HEX codes serve web and digital applications. Six-character codes enable precise colour specification in web development and digital design tools.

Colour usage guidance indicates how palette should be applied. Which colours for backgrounds? Which for text? Which for accents? Usage guidance ensures colours appear in appropriate proportions and combinations.

Typography Standards

Typography consistency requires documented standards for selection and use.

Font specifications identify exact typefaces. Not just "sans-serif" but the specific font family, including weight variations and style options available for use. Specifications include licensing information so teams can obtain fonts legally.

Hierarchy standards define how type sizes relate. Heading levels, body text, captions, labels—each level is specified with size, weight, and line spacing. Hierarchy documentation ensures consistent information architecture.

Pairing guidelines indicate which fonts combine. When multiple typefaces are used, guidelines specify acceptable combinations and how they should relate visually.

Alignment and spacing standards establish typographic conventions. Left, right, or centred alignment preferences. Paragraph spacing standards. Column width guidelines for optimal readability. These details affect reading experience and brand perception.

Visual Element Guidelines

Beyond logo, colour, and typography, additional visual elements require documentation.

Photography guidelines direct image selection and treatment. Subject matter, composition style, colour treatment, mood—photography guidance ensures imagery supports brand identity rather than contradicting it.

Graphic element usage specifies how patterns, shapes, and supporting graphics should be applied. Where can patterns appear? At what scale? In what colours? Graphic element rules ensure supporting visuals enhance rather than distract.

Iconography standards ensure icon consistency. When custom icons exist, usage guidance specifies when and how to use them. When stock icons are permitted, style guidance ensures selections match brand visual language.
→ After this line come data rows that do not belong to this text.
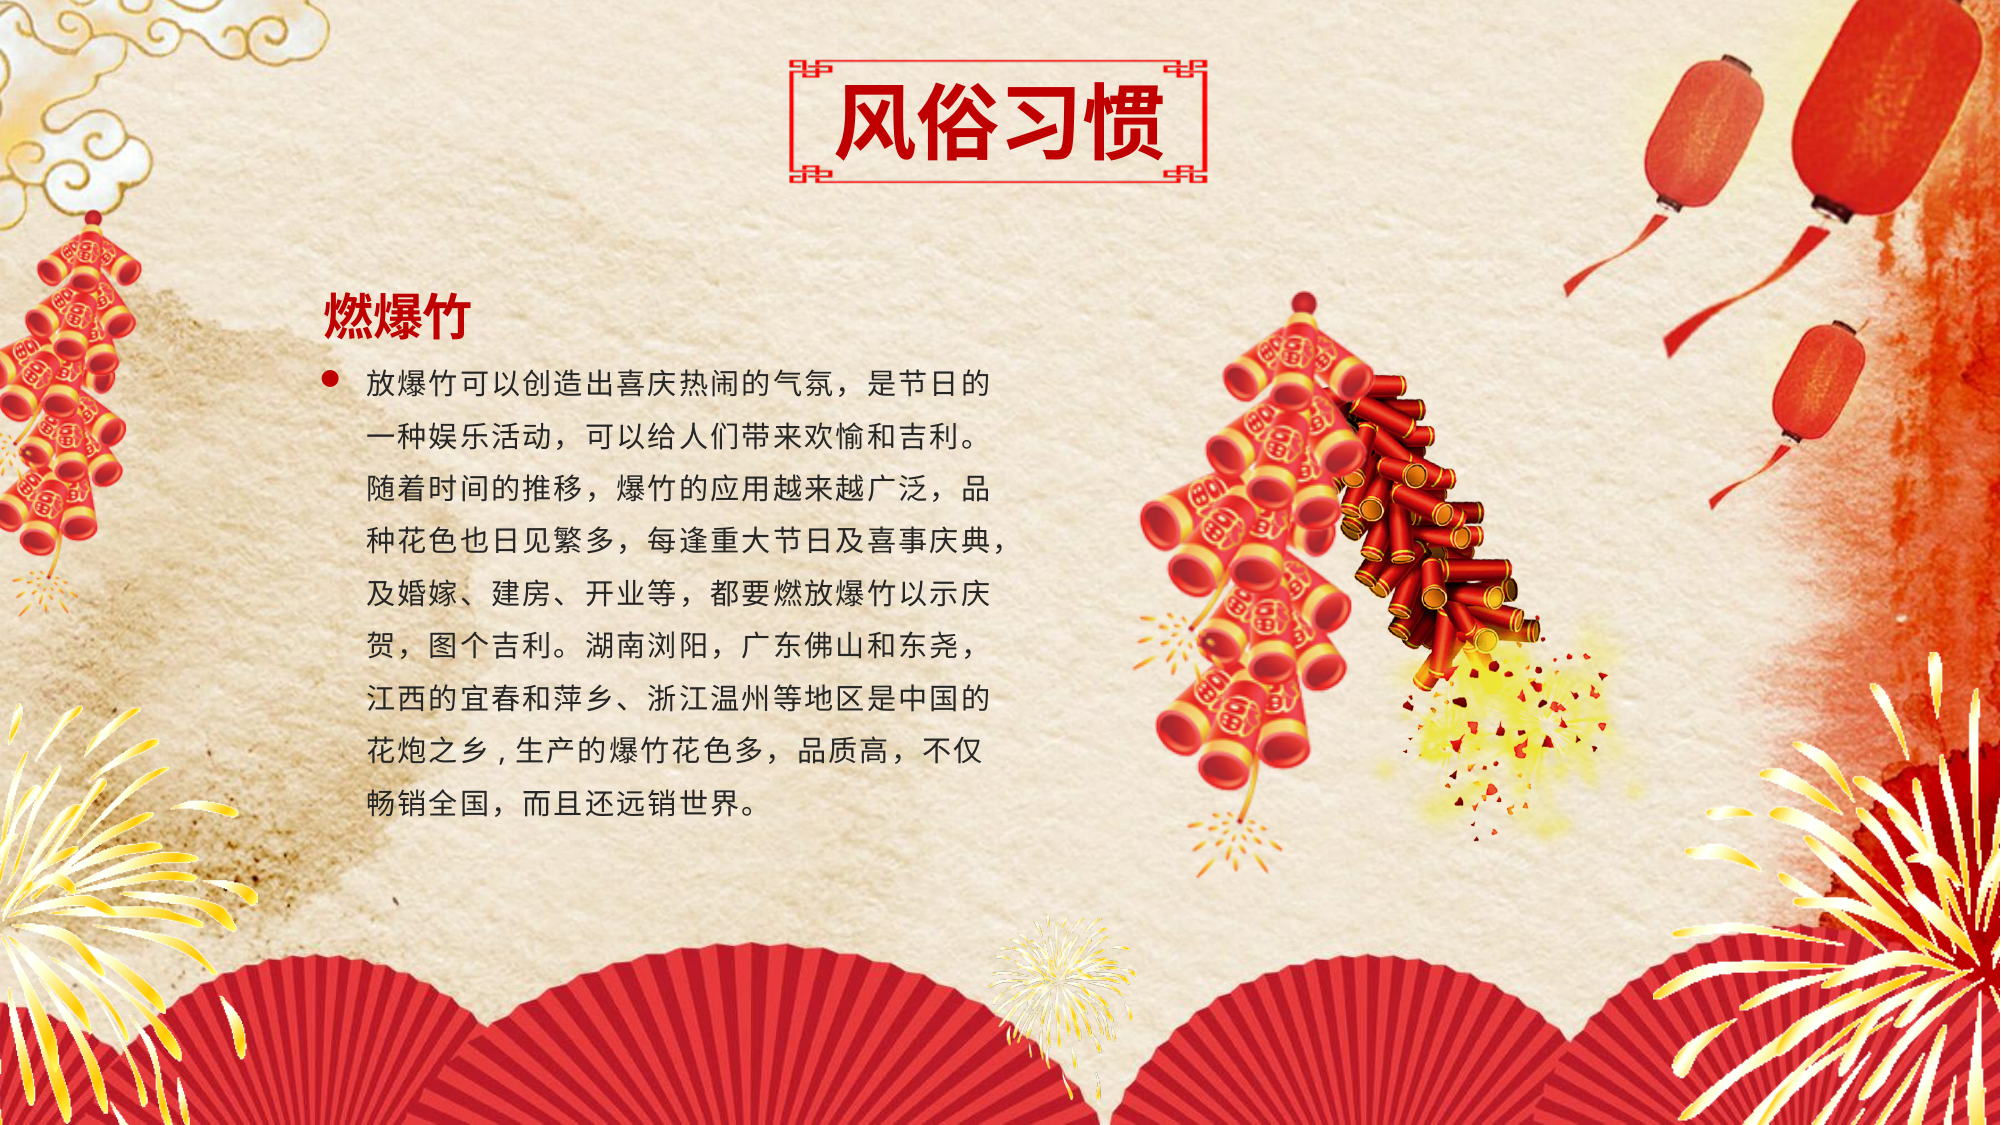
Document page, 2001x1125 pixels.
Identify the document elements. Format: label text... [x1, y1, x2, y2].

text_box 燃爆竹 [308, 259, 489, 353]
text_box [766, 34, 1234, 207]
picture [0, 0, 2000, 1125]
text_box 放爆竹可以创造出喜庆热闹的气氛，是节日的一种娱乐活动，可以给人们带来欢愉和吉利。随着时间的推移，爆竹的应用越来越广泛，品种花色也日见繁多，每逢重大节日及喜事庆典，及婚嫁、建房、开业等，都要燃放爆竹以示庆贺，图个吉利。湖南浏阳，广东佛山和东尧，江西的宜春和萍乡、浙江温州等地区是中国的花炮之乡,生产的爆竹花色多，品质高，不仅畅销全国，而且还远销世界。 [304, 340, 1029, 828]
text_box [1115, 279, 1661, 896]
Illustration guidelines define illustration style when relevant. Character design, rendering style, colour treatment—illustrated brands need documented illustration standards.

Application Examples

Guidelines become practical through application examples. Abstract rules clarify when shown in context.

Stationery applications demonstrate business materials. Business cards, letterheads, envelopes, email signatures—common business materials are shown correctly branded. Examples provide templates creators can follow.

Digital applications show web and screen presence. Website layouts, social media profiles, digital advertising—digital applications demonstrate brand identity in digital contexts.

Environmental applications illustrate physical presence. Signage, exhibition stands, vehicle livery, packaging—physical applications show how identity translates to three-dimensional space.

Marketing applications demonstrate campaign materials. Advertisements, brochures, presentations—marketing collateral examples show brand identity in promotional context.

Guidelines Distribution

Guidelines only work if people use them. Distribution strategy ensures documentation reaches everyone who needs it.

Digital formats enable easy access and updates. PDF guidelines can be distributed widely. Online brand portals provide centralised, always-current access. Digital distribution ensures guidelines are available when needed.

Asset libraries provide ready-to-use files. Guidelines explain rules; asset libraries provide the files to follow them. Logos, templates, fonts, and graphic elements available for download make compliance practical.

Training supports guideline adoption. Documentation alone may not ensure understanding. Training sessions help teams internalise standards and understand their importance. Trained teams apply guidelines more consistently.

Protected Investment

Brand guidelines from AstonMiles Media protect identity investment through comprehensive documentation. Every decision captured. Every rule specified. Every example illustrated.

Guidelines ensure that the brand you developed is the brand that appears in the world.